The normal function of the brain, kidneys, bone marrow, RBCs and reproductive tissues.
What are the main properties of glucose?
Can appear as components of other molecules, main source of energy in human diets, general formula CH2O, types differ by number and arrangement and availability of nutrients during digestion.
What are the roles of carbohydrates in the diet?
Energy for brain, muscles etc.
mono and disaccharides are soluble, provide volume in baked goods, brown at high temps, sweet taste.

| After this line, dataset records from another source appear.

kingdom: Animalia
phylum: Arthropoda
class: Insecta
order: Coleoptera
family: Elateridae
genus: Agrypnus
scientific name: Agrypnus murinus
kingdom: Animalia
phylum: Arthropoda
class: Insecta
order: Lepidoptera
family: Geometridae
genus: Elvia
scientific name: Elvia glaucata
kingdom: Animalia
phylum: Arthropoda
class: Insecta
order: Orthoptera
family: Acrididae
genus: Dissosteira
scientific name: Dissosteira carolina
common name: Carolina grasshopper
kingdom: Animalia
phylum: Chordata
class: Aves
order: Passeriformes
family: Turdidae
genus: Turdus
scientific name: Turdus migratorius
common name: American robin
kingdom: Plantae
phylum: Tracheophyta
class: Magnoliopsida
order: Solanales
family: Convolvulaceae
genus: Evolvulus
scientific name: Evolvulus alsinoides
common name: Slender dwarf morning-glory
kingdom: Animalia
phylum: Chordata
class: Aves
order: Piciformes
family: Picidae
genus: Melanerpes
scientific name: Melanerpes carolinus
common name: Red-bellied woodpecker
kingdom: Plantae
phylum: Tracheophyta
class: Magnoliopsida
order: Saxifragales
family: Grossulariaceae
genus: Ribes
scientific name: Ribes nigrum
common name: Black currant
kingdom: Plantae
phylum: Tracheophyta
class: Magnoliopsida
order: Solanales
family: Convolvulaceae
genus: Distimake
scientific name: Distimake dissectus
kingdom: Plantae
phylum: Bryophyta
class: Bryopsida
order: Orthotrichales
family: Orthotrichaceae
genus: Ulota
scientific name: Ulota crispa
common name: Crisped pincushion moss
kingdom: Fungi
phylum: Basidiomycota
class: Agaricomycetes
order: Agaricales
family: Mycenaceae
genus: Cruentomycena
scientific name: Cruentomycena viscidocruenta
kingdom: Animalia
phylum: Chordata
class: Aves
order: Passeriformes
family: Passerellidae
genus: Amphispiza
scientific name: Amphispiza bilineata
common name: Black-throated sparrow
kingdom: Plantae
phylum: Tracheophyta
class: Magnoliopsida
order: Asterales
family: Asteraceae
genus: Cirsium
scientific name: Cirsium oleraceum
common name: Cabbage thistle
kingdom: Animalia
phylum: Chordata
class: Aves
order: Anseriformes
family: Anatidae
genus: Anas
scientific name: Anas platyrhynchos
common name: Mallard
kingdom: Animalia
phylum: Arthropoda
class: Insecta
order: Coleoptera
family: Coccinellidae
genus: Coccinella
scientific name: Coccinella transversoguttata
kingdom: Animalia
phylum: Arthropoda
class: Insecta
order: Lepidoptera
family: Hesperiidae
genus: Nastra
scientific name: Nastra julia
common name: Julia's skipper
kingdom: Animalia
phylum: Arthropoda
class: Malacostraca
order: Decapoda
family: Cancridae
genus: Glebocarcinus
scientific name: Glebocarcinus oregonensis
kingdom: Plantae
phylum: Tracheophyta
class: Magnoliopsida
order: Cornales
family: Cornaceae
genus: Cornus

Polysaccharides are used as thickening, texture modifiers etc.
Describe fructose.
Found in fruits, honey, some veg. Industrially derived in high fructose corn syrup. Cheap to make and more stable than sucrose.
Define glycosidic bond.
Type of covalent bond, water given off at carbons 1 and 4 in a condensation reaction.
What are oligosaccharides?
3-8 glucose units in plants, 9-10 in animal milk.
Component of fibre from plant tissues.
Fructo-oligosaccharides found in veg, galacto-oligosaccharides found in dairy products.
Prebiotic properties.
What are characteristics of polysaccharides.
Form very large molecules, synthesised by plants, animals, humans, stored for food, structural support or energy metabolism.
What are the 2 classes of polysaccharides?
- Starch - amylose, amylopectin.
- Non starch polysaccharides - indigestible.
What is starch?
Plant store of glucose and a major food reserve. Mixture of amylose and amylopectin.